Euphemia stood at her bedroom window in the starlight when the idea first came to her that she must lend Eleanor her lace for the wedding, and had it out with her soul. She felt a little dismayed that she found so much selfishness still lingered in herself, but resolved that it should be conquered. So after kneeling down to ask for strength to make this sacrifice as if it were a joy, she sought her sister’s room at once, not wishing to leave the matter until the morning lest she might weaken.

She found her mother sitting in the moonlight beside Eleanor’s bed, trying to reason with the weeping Eleanor.

“Listen, dear,” Euphemia broke in, with a throb of almost joy in her voice. “Don’t worry another minute about that lace. You’re going to wear mine, of course. You know every bride has to wear something borrowed. ‘Something old and something new, something borrowed and something blue,’ ” she chanted happily. Switching on the electric light, she took out the lace in all its filmy yellowed richness. It settled down upon the pillow in a most amazing heap, a treasure that a princess might have been proud to wear.

“Oh, my dear!” said her mother, with a mingling of relief and protest in her voice. “Your lace! Your wonderful wedding lace!
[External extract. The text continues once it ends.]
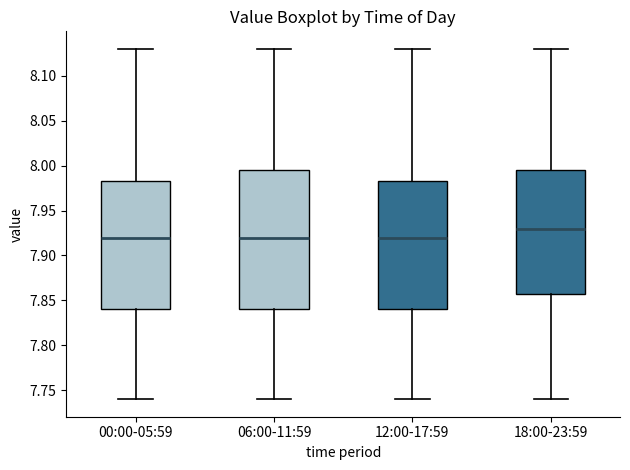

Where does the median line of the box for 00:00-05:59 sit on the y-axis? The values are not printed on the chart, so give them approximately, as read against the axis.

7.920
The lace that Aunt Euphemia left you!”

Eleanor sat up and mopped her red eyes and stared.

“You’re not going to let me wear your lace, are you, Pheem?” she asked in astonishment. “You certainly are a peach! Say, Pheem, you won’t mind if I don’t tell it’s yours, will you? You don’t mind if I say it’s an heirloom?”

“But it was to have been
your
wedding lace, my dear,” protested her mother fearfully, seeing in Eleanor’s request a hidden danger.

“I’m not being married myself yet. The lace won’t wear out in one wedding by any means,” said Euphemia lightly, trying to put down the rising lump of apprehension in her throat.

“Oh, Mother, Pheem’s not the marrying kind, and anyhow she doesn’t care for dresses. She’s too good!” declared Eleanor cheerfully, slipping out of the bed and going to the mirror to drape the rich flounce of lace around her shoulders and tip her head to one side to get the effect. “It suits me, doesn’t it? It’s just perfect, Pheem; you’re a peach! Would you mind if I cut it, darling? There’s enough to make a flounce on the skirt, too. Isn’t it gorgeous?”

“No!” said Euphemia sharply, wheeling toward her lace. “No, I
cannot
have it cut! I’ll arrange it so it will be pretty without that, but it must not be cut. It’s an heirloom!”

She turned appealing eyes to her mother, and Mrs. Martin seconded her.

“Certainly not, Eleanor, you mustn’t think of cutting the lace. Isn’t it enough that your sister has loaned it to you without your suggesting such a thing? It would be a defamation.”